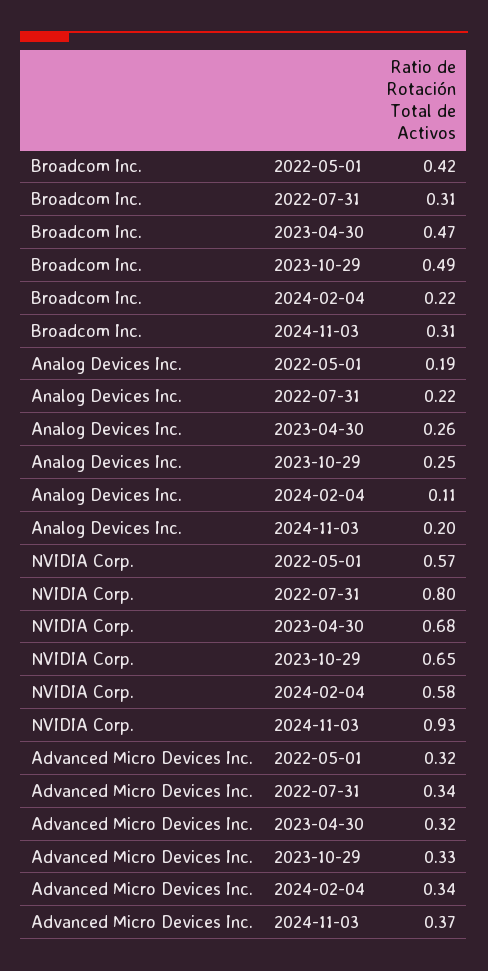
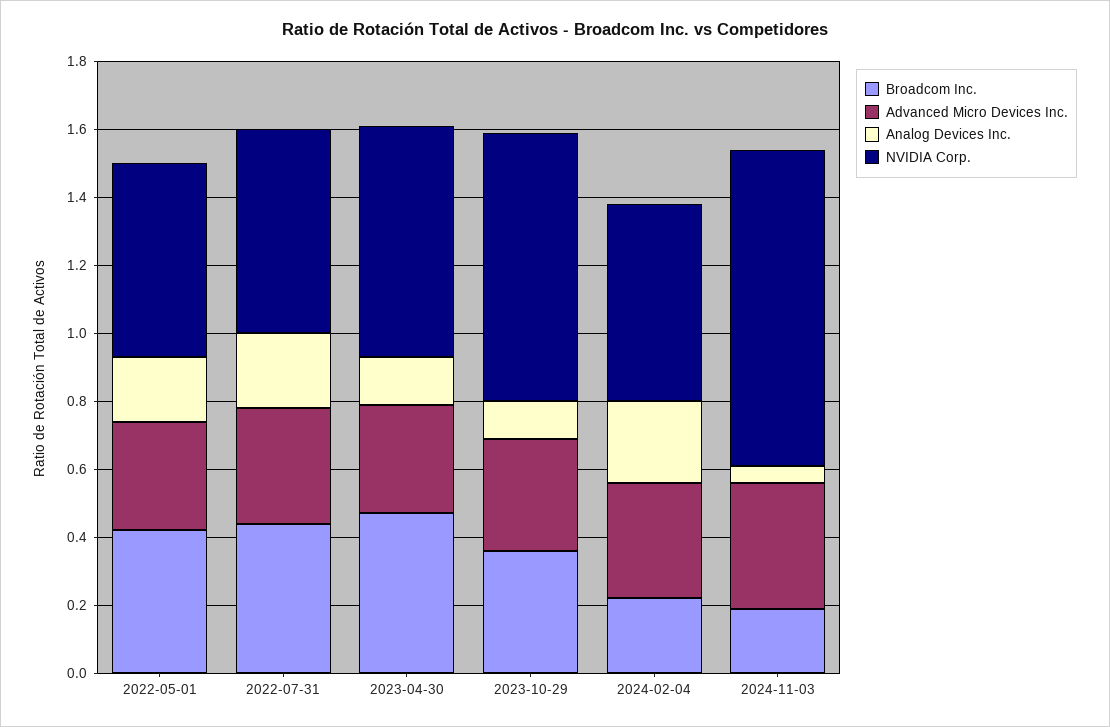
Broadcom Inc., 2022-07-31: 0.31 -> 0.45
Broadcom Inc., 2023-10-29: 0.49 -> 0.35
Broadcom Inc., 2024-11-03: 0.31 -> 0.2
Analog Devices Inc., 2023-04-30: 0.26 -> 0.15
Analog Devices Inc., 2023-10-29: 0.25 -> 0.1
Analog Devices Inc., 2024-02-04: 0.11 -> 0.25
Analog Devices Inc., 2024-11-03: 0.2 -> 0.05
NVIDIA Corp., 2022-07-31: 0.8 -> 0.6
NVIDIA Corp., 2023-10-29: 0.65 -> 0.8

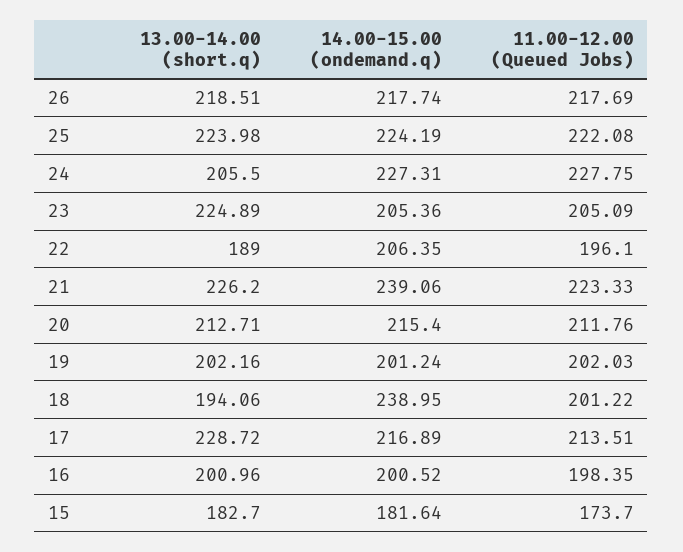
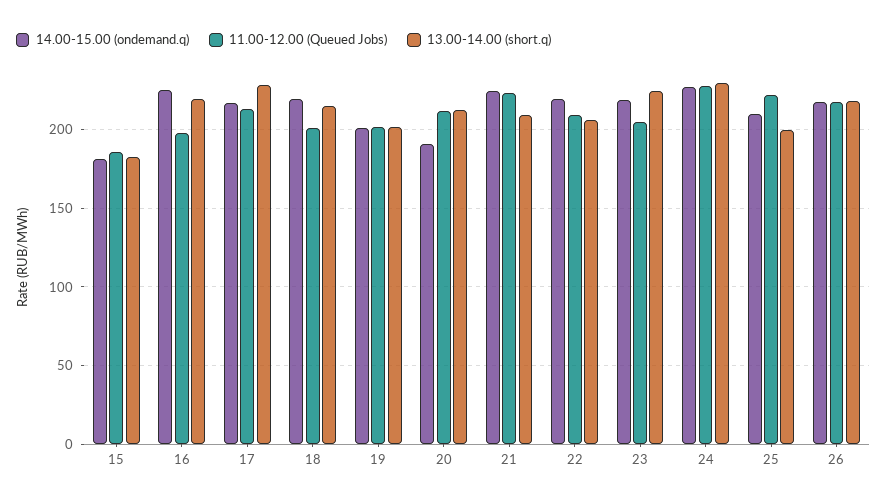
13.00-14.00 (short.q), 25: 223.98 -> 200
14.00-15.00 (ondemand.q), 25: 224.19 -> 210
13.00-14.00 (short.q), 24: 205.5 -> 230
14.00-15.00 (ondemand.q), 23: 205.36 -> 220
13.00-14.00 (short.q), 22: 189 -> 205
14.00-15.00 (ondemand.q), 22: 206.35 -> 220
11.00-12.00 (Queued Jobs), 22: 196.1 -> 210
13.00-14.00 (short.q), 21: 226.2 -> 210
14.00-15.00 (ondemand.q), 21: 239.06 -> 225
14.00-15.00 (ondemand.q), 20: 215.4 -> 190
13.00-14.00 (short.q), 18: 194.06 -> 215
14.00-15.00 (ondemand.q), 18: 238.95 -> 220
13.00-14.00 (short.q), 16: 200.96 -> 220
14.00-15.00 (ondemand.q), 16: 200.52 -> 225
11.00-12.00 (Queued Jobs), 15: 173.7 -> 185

====

Your assignment:
Find the count of lines in the data above where the string "short" occurs. Provide that number alone.

Exercise answer:
6